Work to be completed: Return each line of the data below that contains the string "slice". The match is case-sensitive.

Supplied data:
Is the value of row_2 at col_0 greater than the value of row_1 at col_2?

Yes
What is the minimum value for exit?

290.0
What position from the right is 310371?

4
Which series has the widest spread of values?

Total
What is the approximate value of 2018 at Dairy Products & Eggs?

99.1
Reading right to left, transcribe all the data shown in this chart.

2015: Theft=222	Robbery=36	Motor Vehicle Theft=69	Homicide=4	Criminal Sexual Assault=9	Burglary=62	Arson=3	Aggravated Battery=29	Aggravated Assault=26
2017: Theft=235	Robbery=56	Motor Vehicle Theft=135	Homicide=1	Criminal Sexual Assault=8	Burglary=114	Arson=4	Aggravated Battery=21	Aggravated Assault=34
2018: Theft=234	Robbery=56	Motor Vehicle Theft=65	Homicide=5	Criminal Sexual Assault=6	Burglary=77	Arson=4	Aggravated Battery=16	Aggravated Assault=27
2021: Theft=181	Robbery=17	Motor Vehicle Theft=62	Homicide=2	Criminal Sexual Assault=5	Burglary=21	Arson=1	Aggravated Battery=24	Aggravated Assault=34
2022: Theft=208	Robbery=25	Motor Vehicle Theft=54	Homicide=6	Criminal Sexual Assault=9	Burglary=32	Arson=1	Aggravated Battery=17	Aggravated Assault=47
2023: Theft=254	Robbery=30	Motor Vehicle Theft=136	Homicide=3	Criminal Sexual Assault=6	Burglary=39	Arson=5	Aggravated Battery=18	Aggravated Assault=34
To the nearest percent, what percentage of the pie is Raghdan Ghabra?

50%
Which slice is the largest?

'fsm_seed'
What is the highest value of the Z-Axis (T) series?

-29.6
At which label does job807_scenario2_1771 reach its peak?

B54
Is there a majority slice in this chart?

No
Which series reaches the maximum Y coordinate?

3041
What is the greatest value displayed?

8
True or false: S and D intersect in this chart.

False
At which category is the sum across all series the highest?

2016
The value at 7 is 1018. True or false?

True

Result for this exercise:
Which slice is the largest?
Is there a majority slice in this chart?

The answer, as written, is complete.